The records:
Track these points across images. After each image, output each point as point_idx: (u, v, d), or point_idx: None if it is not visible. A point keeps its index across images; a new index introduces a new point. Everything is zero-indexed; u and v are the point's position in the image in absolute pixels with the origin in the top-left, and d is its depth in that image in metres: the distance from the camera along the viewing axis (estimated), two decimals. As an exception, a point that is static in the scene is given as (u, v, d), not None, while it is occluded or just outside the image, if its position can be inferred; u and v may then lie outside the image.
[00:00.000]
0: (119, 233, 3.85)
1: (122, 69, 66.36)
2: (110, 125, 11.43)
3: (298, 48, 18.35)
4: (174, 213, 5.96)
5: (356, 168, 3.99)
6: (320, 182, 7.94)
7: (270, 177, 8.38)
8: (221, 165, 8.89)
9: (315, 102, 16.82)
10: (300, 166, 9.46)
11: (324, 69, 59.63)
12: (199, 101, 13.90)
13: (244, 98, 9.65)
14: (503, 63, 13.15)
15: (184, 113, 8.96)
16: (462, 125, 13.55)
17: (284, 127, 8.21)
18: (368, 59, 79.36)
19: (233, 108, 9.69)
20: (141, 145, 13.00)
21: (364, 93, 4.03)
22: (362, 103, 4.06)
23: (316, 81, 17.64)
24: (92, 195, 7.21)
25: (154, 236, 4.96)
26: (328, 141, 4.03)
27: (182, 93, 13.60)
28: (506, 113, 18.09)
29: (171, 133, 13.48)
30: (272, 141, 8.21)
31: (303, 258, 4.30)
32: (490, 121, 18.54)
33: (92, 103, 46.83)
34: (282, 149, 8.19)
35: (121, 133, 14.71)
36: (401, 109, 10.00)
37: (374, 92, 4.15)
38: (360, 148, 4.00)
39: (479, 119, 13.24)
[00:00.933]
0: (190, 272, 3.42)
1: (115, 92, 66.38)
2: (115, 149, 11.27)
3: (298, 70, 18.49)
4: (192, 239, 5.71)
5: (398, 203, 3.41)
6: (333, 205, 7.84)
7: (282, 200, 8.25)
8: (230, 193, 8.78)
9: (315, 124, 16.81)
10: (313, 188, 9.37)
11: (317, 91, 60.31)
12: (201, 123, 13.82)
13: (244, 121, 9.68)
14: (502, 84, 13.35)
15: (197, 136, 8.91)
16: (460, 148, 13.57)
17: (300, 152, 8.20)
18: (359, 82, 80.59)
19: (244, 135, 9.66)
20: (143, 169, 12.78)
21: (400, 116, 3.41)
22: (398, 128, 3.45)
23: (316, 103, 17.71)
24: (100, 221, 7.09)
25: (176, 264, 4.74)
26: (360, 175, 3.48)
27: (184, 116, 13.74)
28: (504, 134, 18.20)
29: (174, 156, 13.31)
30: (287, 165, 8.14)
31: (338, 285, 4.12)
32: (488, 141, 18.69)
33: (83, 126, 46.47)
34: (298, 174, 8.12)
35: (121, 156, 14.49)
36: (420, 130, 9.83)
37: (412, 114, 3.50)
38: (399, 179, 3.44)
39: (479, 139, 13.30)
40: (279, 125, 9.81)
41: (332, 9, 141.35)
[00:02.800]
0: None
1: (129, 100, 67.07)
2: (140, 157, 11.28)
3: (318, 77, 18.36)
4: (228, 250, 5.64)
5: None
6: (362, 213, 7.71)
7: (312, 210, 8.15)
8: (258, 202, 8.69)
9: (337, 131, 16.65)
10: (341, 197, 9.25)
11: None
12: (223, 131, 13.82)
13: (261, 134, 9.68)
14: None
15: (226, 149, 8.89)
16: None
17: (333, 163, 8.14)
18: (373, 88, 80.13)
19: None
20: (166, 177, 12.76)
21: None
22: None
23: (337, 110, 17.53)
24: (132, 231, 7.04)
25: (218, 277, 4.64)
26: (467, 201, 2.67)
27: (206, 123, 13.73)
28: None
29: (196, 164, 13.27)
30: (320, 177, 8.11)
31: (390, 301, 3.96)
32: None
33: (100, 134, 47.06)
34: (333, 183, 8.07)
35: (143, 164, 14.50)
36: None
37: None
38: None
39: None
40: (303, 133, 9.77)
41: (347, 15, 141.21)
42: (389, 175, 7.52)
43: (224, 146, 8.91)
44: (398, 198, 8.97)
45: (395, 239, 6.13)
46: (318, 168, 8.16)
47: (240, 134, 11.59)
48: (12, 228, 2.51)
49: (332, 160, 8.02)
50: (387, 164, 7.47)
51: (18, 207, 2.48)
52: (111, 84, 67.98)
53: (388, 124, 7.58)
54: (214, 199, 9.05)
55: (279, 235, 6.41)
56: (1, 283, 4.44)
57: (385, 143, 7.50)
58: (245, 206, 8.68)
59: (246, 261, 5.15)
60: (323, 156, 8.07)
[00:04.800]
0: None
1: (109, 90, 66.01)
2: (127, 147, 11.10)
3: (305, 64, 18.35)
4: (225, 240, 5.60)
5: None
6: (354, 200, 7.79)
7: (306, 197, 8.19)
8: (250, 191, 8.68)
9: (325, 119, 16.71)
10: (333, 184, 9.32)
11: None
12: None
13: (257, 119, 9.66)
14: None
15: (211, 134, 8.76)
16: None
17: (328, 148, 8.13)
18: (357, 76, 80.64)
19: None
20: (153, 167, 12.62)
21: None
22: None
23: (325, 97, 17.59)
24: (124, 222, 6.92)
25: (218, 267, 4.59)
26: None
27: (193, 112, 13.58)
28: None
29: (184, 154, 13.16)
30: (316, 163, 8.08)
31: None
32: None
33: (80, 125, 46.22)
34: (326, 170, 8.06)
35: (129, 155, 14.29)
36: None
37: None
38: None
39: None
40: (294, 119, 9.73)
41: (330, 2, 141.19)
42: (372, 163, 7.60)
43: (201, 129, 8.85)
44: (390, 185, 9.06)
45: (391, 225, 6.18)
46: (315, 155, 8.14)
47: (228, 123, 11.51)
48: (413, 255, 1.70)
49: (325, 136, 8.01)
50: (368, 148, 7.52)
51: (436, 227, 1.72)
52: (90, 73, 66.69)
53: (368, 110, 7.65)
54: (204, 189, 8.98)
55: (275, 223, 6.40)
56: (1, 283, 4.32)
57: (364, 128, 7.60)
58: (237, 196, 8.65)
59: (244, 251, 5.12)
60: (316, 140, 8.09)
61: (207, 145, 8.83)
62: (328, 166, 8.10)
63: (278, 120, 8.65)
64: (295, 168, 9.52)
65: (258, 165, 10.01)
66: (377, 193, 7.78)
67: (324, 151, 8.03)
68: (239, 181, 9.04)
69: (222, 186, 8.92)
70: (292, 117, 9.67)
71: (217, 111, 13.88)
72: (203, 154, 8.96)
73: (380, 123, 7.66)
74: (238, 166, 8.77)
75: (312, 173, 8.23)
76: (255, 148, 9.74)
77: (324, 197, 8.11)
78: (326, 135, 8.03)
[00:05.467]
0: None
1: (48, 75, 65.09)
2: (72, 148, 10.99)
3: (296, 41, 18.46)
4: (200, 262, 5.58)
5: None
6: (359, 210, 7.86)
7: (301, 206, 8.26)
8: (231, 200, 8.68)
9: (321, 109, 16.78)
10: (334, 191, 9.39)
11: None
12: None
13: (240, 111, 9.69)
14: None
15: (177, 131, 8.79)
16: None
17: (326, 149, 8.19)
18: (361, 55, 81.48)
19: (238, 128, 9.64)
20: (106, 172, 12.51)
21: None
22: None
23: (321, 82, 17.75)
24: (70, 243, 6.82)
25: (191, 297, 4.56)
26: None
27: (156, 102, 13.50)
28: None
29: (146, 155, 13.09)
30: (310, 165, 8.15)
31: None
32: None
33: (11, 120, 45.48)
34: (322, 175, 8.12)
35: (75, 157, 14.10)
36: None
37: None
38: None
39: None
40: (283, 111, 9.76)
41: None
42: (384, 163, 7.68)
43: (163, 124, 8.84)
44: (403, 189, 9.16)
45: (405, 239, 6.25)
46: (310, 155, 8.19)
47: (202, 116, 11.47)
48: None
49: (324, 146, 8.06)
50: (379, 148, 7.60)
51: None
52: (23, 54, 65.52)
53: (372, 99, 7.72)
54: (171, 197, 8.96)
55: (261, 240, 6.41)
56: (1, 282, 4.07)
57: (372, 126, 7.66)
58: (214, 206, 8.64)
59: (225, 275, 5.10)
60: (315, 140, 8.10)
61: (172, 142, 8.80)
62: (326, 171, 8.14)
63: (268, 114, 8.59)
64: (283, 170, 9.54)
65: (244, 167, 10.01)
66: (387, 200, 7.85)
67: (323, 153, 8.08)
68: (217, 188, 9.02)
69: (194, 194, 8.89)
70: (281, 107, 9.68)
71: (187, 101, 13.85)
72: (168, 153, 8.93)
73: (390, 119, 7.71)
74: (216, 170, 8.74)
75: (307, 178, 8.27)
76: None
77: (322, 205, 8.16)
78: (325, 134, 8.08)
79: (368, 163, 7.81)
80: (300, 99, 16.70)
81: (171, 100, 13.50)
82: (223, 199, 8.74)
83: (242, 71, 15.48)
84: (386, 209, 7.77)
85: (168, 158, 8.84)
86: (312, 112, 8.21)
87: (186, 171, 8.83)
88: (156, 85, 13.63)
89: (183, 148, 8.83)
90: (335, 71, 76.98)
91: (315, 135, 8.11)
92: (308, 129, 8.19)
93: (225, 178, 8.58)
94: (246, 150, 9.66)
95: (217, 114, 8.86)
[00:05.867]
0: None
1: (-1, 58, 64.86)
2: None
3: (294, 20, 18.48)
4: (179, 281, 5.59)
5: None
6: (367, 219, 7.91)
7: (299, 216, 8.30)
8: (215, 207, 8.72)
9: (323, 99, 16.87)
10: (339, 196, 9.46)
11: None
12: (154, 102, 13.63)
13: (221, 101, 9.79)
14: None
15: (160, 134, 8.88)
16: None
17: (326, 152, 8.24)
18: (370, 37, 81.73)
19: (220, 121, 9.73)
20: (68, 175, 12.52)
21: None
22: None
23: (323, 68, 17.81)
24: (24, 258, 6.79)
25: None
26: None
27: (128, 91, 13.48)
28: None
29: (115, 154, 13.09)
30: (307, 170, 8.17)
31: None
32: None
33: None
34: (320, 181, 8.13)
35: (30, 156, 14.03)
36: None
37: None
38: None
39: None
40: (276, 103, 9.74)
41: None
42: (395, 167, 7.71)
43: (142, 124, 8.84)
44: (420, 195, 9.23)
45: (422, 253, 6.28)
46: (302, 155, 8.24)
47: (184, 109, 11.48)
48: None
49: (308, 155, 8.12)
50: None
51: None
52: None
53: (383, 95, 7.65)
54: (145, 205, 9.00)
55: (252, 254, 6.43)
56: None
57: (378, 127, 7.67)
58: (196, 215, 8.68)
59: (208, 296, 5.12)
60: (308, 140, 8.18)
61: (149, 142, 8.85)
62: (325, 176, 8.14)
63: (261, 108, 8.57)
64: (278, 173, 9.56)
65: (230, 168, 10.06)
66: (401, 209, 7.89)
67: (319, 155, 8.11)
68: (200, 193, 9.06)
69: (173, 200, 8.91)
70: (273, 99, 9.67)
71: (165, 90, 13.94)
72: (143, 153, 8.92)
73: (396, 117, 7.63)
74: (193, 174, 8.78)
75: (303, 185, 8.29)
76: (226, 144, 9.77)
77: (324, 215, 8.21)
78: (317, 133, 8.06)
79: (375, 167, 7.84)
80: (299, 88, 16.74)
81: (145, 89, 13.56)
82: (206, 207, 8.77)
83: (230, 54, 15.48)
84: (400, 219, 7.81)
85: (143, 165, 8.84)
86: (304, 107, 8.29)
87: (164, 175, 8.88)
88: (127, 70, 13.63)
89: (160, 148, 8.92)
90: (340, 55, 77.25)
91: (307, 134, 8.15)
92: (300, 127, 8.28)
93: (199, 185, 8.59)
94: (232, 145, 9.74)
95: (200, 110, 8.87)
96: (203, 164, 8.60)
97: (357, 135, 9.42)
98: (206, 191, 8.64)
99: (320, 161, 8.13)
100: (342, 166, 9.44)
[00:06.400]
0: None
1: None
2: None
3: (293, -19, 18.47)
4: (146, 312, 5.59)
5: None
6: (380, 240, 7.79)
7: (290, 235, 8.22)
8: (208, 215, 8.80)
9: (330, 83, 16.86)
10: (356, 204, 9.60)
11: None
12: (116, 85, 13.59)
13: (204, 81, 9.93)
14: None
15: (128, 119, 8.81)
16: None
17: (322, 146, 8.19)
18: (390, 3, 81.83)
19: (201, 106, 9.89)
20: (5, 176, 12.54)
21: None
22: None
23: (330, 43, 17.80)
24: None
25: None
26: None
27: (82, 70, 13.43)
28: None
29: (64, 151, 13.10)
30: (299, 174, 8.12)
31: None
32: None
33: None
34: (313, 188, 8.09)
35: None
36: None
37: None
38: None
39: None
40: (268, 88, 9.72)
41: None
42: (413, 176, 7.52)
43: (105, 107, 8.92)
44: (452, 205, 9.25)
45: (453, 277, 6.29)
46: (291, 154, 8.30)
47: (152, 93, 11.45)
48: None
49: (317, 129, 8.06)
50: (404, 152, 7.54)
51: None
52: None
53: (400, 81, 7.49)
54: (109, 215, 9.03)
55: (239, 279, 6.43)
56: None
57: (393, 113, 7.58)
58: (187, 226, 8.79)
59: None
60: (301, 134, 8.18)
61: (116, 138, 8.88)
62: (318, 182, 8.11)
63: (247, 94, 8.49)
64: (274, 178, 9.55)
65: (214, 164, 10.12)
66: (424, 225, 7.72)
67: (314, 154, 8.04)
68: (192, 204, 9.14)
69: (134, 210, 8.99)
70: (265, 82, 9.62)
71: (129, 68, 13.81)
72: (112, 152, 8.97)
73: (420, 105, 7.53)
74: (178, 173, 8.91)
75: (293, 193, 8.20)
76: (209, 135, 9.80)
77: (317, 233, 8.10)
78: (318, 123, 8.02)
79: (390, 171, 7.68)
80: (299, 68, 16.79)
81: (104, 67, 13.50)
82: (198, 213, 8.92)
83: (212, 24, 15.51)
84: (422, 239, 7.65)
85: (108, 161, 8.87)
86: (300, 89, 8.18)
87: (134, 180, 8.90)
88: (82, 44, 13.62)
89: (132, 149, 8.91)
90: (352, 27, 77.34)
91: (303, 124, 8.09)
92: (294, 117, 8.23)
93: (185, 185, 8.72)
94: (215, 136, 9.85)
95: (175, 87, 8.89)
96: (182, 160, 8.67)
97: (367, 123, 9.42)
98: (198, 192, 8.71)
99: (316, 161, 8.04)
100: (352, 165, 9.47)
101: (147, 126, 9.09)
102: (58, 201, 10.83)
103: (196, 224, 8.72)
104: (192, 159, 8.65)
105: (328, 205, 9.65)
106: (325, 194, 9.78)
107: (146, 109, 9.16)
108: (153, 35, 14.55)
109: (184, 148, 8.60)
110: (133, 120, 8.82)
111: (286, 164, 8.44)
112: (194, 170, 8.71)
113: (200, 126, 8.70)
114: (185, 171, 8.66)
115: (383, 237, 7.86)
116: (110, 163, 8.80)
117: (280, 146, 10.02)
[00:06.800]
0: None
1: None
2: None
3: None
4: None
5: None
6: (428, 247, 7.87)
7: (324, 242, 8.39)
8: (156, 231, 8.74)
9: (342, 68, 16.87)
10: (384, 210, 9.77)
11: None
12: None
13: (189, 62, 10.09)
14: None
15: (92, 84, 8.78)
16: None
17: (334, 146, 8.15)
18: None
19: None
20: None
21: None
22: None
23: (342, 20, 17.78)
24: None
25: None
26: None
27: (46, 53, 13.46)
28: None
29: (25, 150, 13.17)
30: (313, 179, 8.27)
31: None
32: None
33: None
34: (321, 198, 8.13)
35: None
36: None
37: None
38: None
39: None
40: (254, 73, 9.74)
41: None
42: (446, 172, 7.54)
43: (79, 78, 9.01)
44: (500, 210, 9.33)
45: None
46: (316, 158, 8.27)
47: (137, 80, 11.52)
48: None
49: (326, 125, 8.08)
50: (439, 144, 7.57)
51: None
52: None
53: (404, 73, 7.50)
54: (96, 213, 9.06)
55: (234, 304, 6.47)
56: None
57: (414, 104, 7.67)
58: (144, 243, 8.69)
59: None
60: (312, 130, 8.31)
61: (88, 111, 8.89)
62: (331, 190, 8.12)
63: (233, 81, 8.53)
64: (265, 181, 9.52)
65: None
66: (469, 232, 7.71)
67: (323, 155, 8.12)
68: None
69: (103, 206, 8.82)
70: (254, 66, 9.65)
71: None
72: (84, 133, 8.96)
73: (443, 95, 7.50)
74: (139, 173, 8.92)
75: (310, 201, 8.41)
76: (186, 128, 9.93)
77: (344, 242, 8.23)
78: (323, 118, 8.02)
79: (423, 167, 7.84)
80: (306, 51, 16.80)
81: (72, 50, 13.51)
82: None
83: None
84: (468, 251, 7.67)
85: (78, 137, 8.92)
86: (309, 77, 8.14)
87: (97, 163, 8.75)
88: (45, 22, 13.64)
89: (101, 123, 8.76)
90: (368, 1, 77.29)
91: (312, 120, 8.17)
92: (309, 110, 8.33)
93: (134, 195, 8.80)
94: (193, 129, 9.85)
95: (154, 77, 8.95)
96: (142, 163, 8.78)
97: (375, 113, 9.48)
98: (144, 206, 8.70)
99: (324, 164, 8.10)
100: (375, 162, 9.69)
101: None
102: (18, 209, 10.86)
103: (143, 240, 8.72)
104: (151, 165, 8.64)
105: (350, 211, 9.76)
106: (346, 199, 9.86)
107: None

Work item:
Return, line for line and unchanged, the data from its first line through the line containing "27: (182, 93, 13.60)".

Result of this task:
Track these points across images. After each image, output each point as point_idx: (u, v, d), or point_idx: None if it is not visible. A point keeps its index across images; a new index introduces a new point. Everything is zero-indexed; u and v are the point's position in the image in absolute pixels with the origin in the top-left, and d is its depth in that image in metres: the distance from the camera along the viewing axis (estimated), two decimals. As an exception, a point that is static in the scene is given as (u, v, d), not None, while it is occluded or just outside the image, if its position can be inferred; u and v may then lie outside the image.
[00:00.000]
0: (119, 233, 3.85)
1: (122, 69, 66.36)
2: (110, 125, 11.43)
3: (298, 48, 18.35)
4: (174, 213, 5.96)
5: (356, 168, 3.99)
6: (320, 182, 7.94)
7: (270, 177, 8.38)
8: (221, 165, 8.89)
9: (315, 102, 16.82)
10: (300, 166, 9.46)
11: (324, 69, 59.63)
12: (199, 101, 13.90)
13: (244, 98, 9.65)
14: (503, 63, 13.15)
15: (184, 113, 8.96)
16: (462, 125, 13.55)
17: (284, 127, 8.21)
18: (368, 59, 79.36)
19: (233, 108, 9.69)
20: (141, 145, 13.00)
21: (364, 93, 4.03)
22: (362, 103, 4.06)
23: (316, 81, 17.64)
24: (92, 195, 7.21)
25: (154, 236, 4.96)
26: (328, 141, 4.03)
27: (182, 93, 13.60)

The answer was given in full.